I quickly modified my brainwashing story. I added a few things, and clarified others. Most of this short five-page story remained the same, and I changed the title so people wouldn’t think this was the same old story. This was new, and improved, by me, the Word Master.
My latest books don’t have anything about brainwashing in them. I see books as entertainment, and with my stories I can pull people into them, and they can live out the stories. Knowing this, I’ve been careful not to leave lasting detrimental psychological programming in my readers. I leave them with good, and positive traits. I leave them with ideas of reducing the population, stopping wars, ending aggression, freeing unjustly imprisoned people, having free and fair elections for the people’s representatives, and ing environmentally sound energy policies.

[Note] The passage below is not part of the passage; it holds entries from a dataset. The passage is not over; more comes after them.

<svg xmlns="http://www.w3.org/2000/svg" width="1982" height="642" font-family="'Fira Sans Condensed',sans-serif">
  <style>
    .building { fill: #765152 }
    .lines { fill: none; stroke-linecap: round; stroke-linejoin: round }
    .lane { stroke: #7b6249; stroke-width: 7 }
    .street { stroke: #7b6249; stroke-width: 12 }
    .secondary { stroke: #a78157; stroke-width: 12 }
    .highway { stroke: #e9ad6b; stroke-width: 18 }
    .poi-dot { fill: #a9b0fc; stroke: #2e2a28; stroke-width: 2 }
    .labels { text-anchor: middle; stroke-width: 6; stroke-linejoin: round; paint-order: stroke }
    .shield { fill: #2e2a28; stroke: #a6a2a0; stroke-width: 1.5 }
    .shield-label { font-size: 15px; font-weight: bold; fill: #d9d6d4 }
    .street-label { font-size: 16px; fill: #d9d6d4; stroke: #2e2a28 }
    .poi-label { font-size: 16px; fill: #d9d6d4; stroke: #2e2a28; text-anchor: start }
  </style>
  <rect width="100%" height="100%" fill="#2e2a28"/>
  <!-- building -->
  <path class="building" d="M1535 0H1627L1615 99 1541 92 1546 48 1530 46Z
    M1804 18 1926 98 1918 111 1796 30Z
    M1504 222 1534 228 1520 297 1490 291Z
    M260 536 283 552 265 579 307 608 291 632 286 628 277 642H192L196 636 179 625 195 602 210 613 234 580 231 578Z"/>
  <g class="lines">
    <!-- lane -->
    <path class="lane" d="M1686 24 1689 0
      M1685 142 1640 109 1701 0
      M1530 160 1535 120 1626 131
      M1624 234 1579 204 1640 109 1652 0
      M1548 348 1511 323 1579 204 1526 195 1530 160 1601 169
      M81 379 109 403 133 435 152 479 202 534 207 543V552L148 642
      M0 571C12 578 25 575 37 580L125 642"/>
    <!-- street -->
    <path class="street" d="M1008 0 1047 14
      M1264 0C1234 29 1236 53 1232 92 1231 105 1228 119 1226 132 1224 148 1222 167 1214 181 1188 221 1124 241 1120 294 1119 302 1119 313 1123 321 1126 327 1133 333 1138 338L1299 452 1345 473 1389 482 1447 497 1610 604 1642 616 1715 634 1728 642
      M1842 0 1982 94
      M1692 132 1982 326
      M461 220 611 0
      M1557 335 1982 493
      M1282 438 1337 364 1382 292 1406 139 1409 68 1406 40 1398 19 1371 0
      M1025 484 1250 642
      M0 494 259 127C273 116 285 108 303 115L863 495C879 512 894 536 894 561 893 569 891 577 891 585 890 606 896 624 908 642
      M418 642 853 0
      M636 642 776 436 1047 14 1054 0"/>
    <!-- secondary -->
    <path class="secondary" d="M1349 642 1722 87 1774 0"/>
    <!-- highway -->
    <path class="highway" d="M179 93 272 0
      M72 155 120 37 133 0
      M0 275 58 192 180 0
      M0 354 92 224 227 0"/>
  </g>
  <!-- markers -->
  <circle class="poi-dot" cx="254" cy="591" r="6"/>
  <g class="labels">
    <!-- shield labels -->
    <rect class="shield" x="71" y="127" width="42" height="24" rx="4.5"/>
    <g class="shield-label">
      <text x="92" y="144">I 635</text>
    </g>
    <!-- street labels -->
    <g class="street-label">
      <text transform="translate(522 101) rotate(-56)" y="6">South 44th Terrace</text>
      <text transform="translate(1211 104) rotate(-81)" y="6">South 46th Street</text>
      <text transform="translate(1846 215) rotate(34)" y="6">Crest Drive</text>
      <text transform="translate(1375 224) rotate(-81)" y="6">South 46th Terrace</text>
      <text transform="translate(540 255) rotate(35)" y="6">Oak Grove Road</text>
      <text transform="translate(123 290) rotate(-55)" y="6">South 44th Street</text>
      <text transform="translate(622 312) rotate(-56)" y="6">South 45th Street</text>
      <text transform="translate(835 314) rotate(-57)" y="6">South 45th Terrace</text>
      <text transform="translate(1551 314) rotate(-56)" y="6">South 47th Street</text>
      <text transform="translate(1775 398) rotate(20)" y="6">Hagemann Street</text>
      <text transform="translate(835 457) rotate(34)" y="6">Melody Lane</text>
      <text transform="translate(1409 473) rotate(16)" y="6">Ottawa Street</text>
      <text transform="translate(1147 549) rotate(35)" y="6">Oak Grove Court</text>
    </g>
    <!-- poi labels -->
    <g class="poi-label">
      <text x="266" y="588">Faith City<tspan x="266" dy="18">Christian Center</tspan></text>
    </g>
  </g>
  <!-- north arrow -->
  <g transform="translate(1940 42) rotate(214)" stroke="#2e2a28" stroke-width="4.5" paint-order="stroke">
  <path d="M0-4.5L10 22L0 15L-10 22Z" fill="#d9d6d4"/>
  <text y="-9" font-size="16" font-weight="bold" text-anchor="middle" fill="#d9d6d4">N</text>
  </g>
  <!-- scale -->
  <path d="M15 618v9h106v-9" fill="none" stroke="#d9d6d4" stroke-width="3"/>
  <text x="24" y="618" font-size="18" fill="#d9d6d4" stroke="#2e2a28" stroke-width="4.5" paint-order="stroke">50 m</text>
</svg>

These days I’m living the dream of a college student. I go to class, do my homework, study, and then fuck anyone I want. The whole place is filled with women that could have been muscular Barbie dolls with tight and revealing clothing. If I want a little action, and I often do, all I need to do is go up to a sexy woman, say my phrase, and she’s mine until I decide otherwise. I’ll grab one or two other women, and we’ll fuck well into the night. When morning comes, I release my sex slaves with no memory of our encounter. I trust the birth control everyone is on to compensate for the scare I had a few weeks before with a broken condom. Still, when I want to take the edge off, all I need to do is snap my fingers in some sexy woman’s face, and she instantly drops to give me an eager blow-job. I am beginning to think I like the power of being the Word Master, more than I like being a woman’s sexual Master.